Here Dionysius refutes that the Roman recovery from this disaster had anything to do with Tyche or divine favor (cf. Polybius 1.63.9). Credit instead is given to Romulus’ foresight to keep Roman citizenship open to those deserving of the honor. He attributes the downfall of Sparta, Thebes and Athens to their not having similar means of restoring their manpower. What is missing from this passage is any engagement with why the disaster happened in the first place. Polybius spent the whole of book six outlining the Roman constitution, a project not unlike what Dionysius is undertaking himself in Book 2. For Polybius book six was necessary to explain Rome’s recovery from Cannae: the recovery isn’t about numbers, but about social and military structures, the Roman constitution in the broadest possible sense. Dionysius uses Cannae to highlight the value (and uniqueness) of Rome’s relatively open citizenship, he doesn’t care particularly about the disaster because unlike Crassus’ failures it has not direct resonance on contemporary events, but as a foreign resident at Rome the possibility of accessing Roman citizenship was likely a deeply personal question. Holding up Cannae as a reason for that openness can only aid the delivery of his message to contemporary audiences, and he’s perfectly happy to deny divine agency in this instance.

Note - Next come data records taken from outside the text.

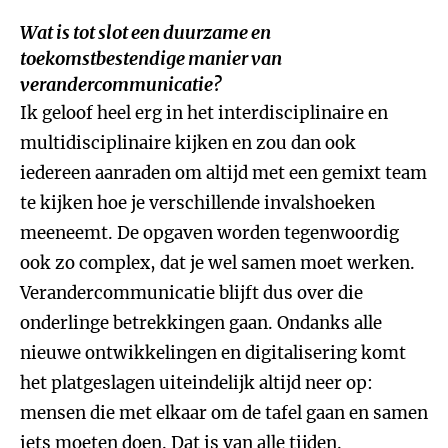
Wat is tot slot een duurzame en
toekomstbestendige manier van
verandercommunicatie?
Ik geloof heel erg in het interdisciplinaire en
multidisciplinaire kijken en zou dan ook
iedereen aanraden om altijd met een gemixt team
te kijken hoe je verschillende invalshoeken
meeneemt. De opgaven worden tegenwoordig
ook zo complex, dat je wel samen moet werken.
Verandercommunicatie blijft dus over die
onderlinge betrekkingen gaan. Ondanks alle
nieuwe ontwikkelingen en digitalisering komt
het platgeslagen uiteindelijk altijd neer op:
mensen die met elkaar om de tafel gaan en samen
iets moeten doen. Dat is van alle tijden.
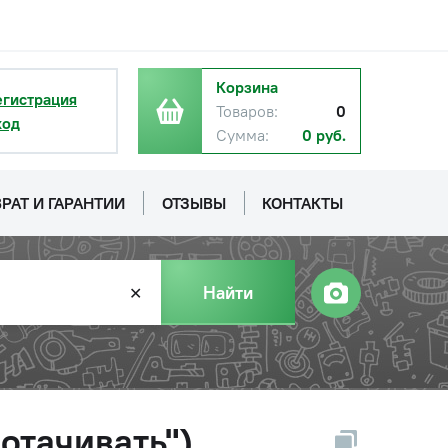
Корзина
егистрация
Товаров:
0
ход
Сумма:
0 руб.
РАТ И ГАРАНТИИ
ОТЗЫВЫ
КОНТАКТЫ
Найти
✕
отачивать"),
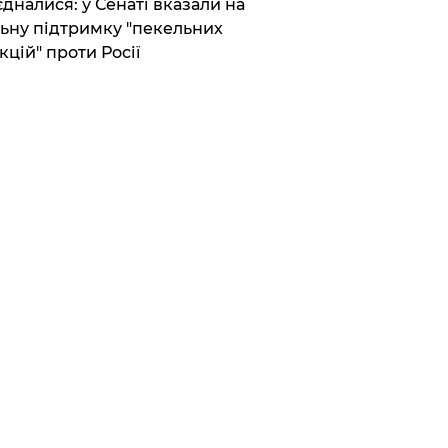
єдналися: у Сенаті вказали на
ьну підтримку "пекельних
кцій" проти Росії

Slide 17: We’ve had a deep dive into just a little bit of Dionysius, but does any thing we discussed really relate to this conference? And can I justify my original title? Maybe. In my most recent book, I dedicated a half a chapter to the pervasive religious claims Romans make justify their dominion. The nature of the book necessitated a focus on coins, but I opened my discussion with a few passages I considered critical illustrations, the portion of Livy’s preface on Mars, Vergil’s prophecy of Jupiter, and a great bit from Cicero’s Haruspices. Robert Parker in his 2023 Histos article felt a similar impulse to point to to the same pervasive trope and instead chose to use a line from Horace Odes (3.6.5). Parker is not wrong about the power of this quote: “You rule, because you act as second to the Gods”. The use of therm MINOREM to refer to the Romans inherently casts the gods in the role of the MAIORES, the greater ones, or ancestors as we typically translate the Latin term. IMPERAS recalls Imperium and Imperator and the dominion over others that those terms imply. GERO is a verb of action not a state of mind. It is of course the same verb we find at the beginning of Augustus’ account of his things done, the RES GESTAE.
Dionysius without question engages with this trope. Deliberate acts of piety, both divine and filial, are necessary preconditions for Roman success, but I am not sure he holds them to be sufficient, either to explain Rome’s rise to power, i.e. historical causality, or even that he holds these truths as a personal belief system or theology. The questions I want to address as I continue to develop this work in progress is the nature of Dionysius’ Tyche. Is it closer to Roman Fortuna a goddess often more closely associated with divine blessings than chance? Was Parker right to distinguish Tyche in Dionysius from the Gods? And to what extent can we disentangle Dionysius’ individuality from the messaging of the moment?
I hope I’ve given us some food for thought and lively discussion in this work in progress. I look forward to your comments.